The cold, ill feeling within her had crystallized. I am not as good as he is. The gap between them was certainly smaller than should be expected, given the difference in their years, but Isendter had been a master since before she was born.
He was stepping forward again, ready with his next lesson, and she felt a tremble inside. Save me – he’s going to kill me. She had never acknowledged such before. When she had fought Tisamon, so long ago, she had been too young and foolish to quite understand what losing a duel meant. Since then, she had fought many times, but no single opponent had really challenged her, not like this.
She tried another attack, putting her sword through a half-dozen feints and lunges, keeping him at its far end, and herself out of his reach. In her arm, her side, her face, the pain seemed to grow and grow. His metal claw had become a thing of horror, a torture implement. I don’t want to be hurt. I don’t want to die.
He let her stave him off for a little while, demonstrating a parrying style that moved his arm faster than she could flick the tip of her blade.
I am going to lose. The small voice was growing louder within her.
Dal Arche watched, and he knew enough to see how the fight was going. Everyone else was watching, too – all save one. Someone tugged at his elbow urgently.
‘Dal, we have to go.’
He dragged his eyes away from the contest to see the Spider, Avaris, hopping anxiously from one foot to another.
‘Dal, it’s the plan, remember. We leg it now, maybe some of us get clear, come on! ’
He glanced back at the duel, saw the pair separate again, another flash of red on the girl’s body. I owe her nothing, not even enough to watch her die. She’s not one of mine.
But he realized, with sour reluctance, that somehow she was, even though it was she who had got them into this mess. She was his champion, after all. He was a peasant woodsman gone to the bad, but in this moment he owed her something of that feudal loyalty that princes never quite seemed to grant to their underlings.
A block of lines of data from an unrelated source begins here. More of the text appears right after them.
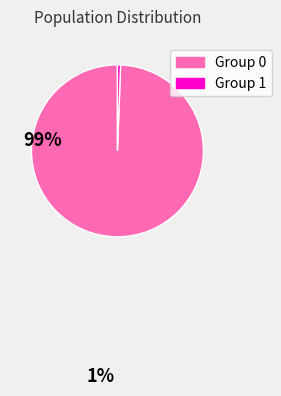

Is there any slice that represents more than half of the pie?

Yes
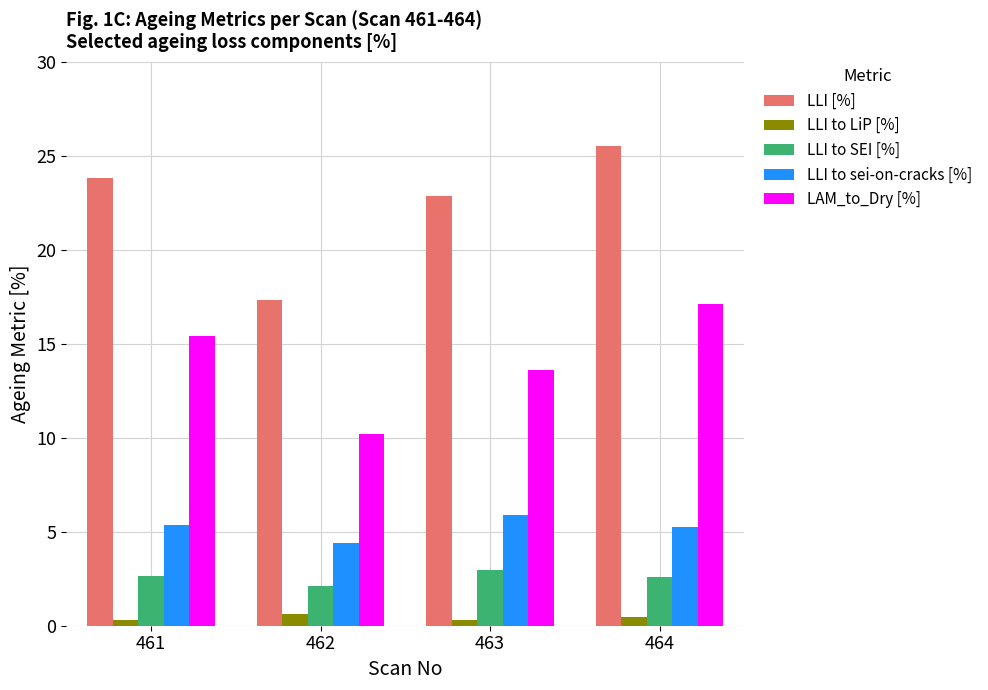

How many distinct data groups are displayed?

5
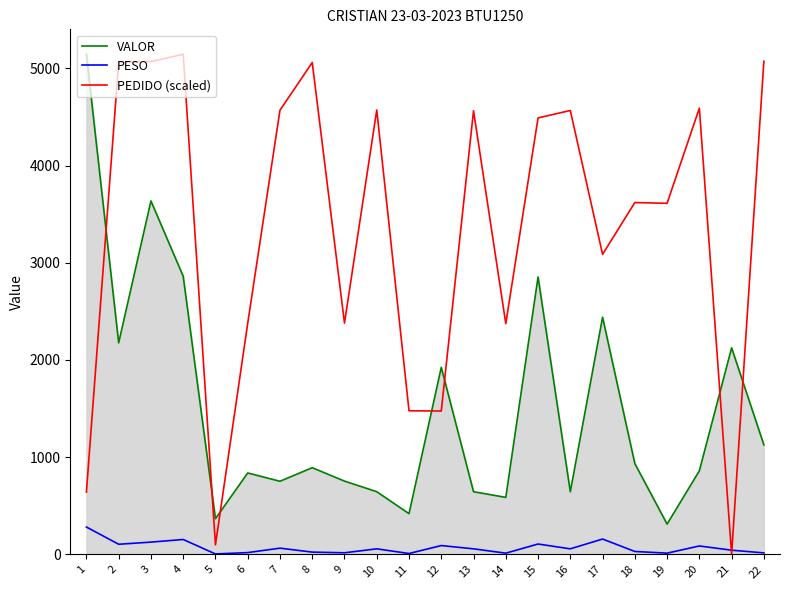

Between 1 and 13, which series saw the biggest shift?

VALOR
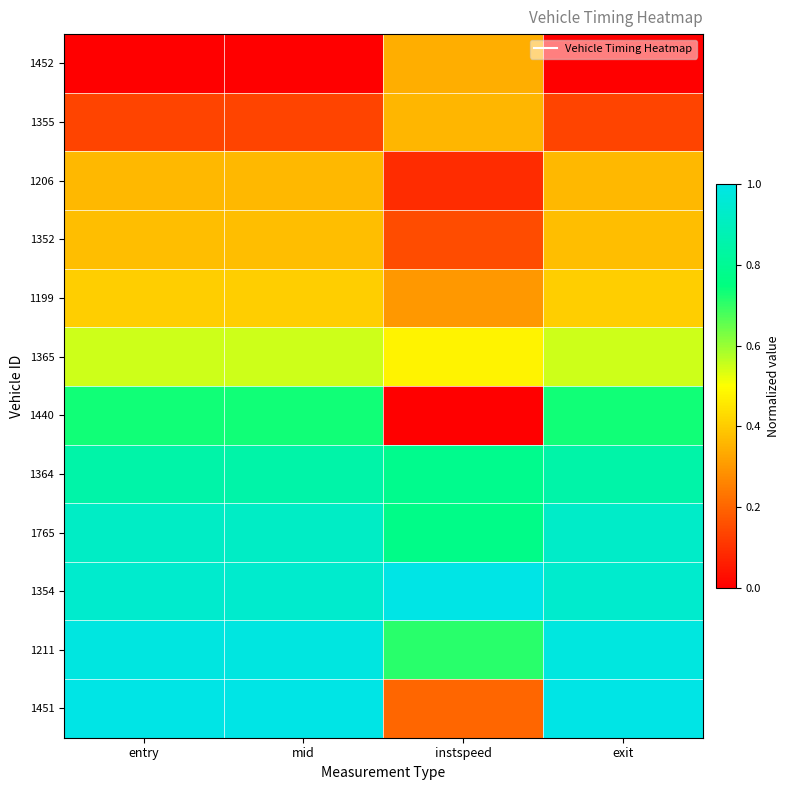

At how many categories does at least one series exceed 0?

4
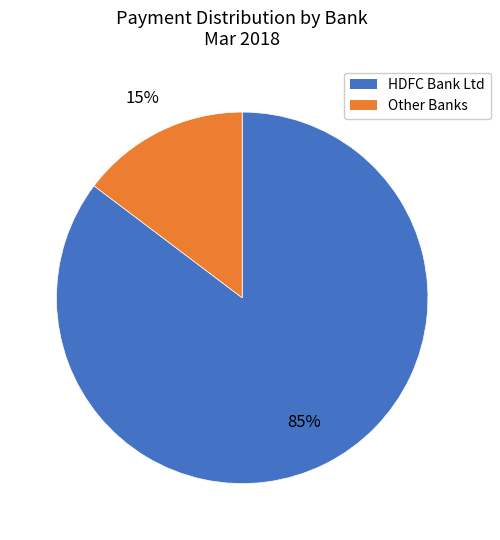

Is there a majority slice in this chart?

Yes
‘We’re going nowhere,’ he growled.
‘What? Dal!’ Avaris hissed, and then, when the brigand chief rounded on him, he bared his teeth in a rictus of desperation. ‘I want to live, Dal. Don’t do this.’
However that loyalty to his followers cut both ways, and Dal sagged and nodded, feeling off balance, and unfamiliar to himself. ‘Those that want to, go now, creep off, but no sudden moves. The Beetle girl and her Wasp are staying, no doubt, and so am I. Maybe they won’t notice those that leave, if some of us stick around.’
He turned his eyes back to the fight, hands clenching and unclenching on his bow, hearing the careful, wretched sounds of his people taking their chances. Someone stepped up to his elbow, though, and he glanced sideways to find Soul Je nodding to him.
‘Go and take your chances,’ Dal advised, but the Grasshopper shook his head.
‘Mordrec, then?’ Dal asked.
‘Right behind you, Dala. Don’t feel up to running, anyway.’
At that he did glance around. As he had known, the Beetle girl and her escort had remained, and their magician too, though she seemed perilously close to flight.
‘A man can die in worse company, it’s true,’ he decided, clapping Soul Je on the shoulder, and settled down to watch the conclusion of the duel.